__TEXT SHOWN__
Everyone everywhere uses the toilet, but the toilets around the world are very different from each other. The cleanliness, hygiene, plumbing process, and sanitation system vary from place to place and country to country. For example, you can expect a French toilet to be quite different from a Chinese one.
The shape and function of the toilets are different all over the world as well as the way people use toilet paper or the position in which they sit and use the toilet.
We will discuss various toilets in different countries in this article which will help you to get a clear view of different bathroom situations if you are traveling or even if you just want to know about the differences between cultures.
European Toilets: European toilets are the same as the standard porcelain toilet system of any Western style toilet or toilet you’d find in America. The only thing is that western toilet sometime might have a pull cord instead of a handle. One particular feature called the ‘bidet’ was invented in France around the year 1600 and is currently used in European, Spanish, French, and Portuguese homes.
Latin American or South American Toilets: The biggest no-no of the Latin American or South American toilet system is to not flush the toilet paper. It is not allowed because their system just cannot process the toilet paper. Flushing toilet paper causes clogs and severe plumbing issues in even in the metropolitan cities.

__GIVEN INSTRUCTION__
Please answer from the text on toilets around the world: in which country and around what year was the bidet invented? The records that come next aren't needed for anything here.

__RECORD EXCERPTS__
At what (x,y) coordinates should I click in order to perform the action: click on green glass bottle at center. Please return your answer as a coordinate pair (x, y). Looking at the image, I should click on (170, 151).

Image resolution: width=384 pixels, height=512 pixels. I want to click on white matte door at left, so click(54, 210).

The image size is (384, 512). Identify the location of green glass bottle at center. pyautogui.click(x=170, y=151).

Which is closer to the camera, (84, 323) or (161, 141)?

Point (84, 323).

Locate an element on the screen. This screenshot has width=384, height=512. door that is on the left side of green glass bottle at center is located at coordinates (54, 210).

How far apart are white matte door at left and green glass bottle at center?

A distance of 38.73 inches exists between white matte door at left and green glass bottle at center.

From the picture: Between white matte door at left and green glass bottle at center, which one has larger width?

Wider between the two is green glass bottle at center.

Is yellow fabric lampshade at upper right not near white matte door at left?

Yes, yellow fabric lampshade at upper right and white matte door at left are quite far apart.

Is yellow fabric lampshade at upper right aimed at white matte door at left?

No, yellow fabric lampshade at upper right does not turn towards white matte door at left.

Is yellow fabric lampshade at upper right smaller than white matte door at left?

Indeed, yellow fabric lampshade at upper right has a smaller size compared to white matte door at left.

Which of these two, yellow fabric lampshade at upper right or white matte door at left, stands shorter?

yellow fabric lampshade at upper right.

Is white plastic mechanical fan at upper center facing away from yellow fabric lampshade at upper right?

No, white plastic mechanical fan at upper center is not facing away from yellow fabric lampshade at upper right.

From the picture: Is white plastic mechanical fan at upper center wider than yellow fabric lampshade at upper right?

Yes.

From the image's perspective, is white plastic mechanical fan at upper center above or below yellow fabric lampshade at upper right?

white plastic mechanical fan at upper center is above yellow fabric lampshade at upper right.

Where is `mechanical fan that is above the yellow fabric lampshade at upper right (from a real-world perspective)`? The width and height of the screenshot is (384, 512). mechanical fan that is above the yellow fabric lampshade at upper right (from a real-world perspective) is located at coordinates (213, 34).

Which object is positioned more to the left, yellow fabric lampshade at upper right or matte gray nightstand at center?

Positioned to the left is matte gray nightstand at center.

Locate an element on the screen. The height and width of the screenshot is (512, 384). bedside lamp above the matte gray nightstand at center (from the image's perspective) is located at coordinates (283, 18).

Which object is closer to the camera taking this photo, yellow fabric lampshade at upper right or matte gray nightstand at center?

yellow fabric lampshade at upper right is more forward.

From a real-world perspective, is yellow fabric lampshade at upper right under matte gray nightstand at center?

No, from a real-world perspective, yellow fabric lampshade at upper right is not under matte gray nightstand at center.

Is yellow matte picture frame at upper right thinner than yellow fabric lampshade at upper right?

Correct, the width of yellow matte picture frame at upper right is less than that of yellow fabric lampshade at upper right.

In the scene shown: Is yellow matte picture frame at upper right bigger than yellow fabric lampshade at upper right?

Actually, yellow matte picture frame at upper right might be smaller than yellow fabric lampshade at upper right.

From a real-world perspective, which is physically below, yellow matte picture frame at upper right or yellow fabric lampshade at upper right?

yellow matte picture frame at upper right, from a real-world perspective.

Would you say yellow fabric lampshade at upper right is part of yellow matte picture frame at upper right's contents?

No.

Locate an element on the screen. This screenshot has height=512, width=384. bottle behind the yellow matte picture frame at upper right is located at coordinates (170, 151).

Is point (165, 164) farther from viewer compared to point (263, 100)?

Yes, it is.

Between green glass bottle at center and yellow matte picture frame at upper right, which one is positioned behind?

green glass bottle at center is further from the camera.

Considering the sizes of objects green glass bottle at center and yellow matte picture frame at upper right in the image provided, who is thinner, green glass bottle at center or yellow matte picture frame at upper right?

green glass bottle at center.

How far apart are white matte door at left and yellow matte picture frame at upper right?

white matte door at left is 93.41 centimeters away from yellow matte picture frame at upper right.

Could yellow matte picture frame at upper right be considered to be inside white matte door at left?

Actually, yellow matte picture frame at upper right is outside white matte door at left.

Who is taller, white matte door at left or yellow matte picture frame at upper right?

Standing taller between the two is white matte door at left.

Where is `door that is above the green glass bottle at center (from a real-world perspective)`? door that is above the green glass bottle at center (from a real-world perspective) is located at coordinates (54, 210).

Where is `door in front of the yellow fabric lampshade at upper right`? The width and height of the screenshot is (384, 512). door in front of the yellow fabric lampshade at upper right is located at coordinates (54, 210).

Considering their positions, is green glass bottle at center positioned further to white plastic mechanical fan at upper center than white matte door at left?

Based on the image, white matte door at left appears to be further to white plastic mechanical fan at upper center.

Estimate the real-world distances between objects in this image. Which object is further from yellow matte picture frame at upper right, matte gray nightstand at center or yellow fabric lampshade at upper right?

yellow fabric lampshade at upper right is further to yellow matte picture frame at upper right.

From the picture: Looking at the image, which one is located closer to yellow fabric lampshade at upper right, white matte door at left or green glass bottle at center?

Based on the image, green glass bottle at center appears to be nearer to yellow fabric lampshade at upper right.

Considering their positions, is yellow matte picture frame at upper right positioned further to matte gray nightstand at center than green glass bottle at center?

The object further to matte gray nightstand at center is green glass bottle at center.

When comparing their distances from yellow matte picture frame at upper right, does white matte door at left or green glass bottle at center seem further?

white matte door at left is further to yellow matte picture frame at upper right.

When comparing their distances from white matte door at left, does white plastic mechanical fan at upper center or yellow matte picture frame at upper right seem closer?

__TASK SOLUTION__
In France, around the year 1600.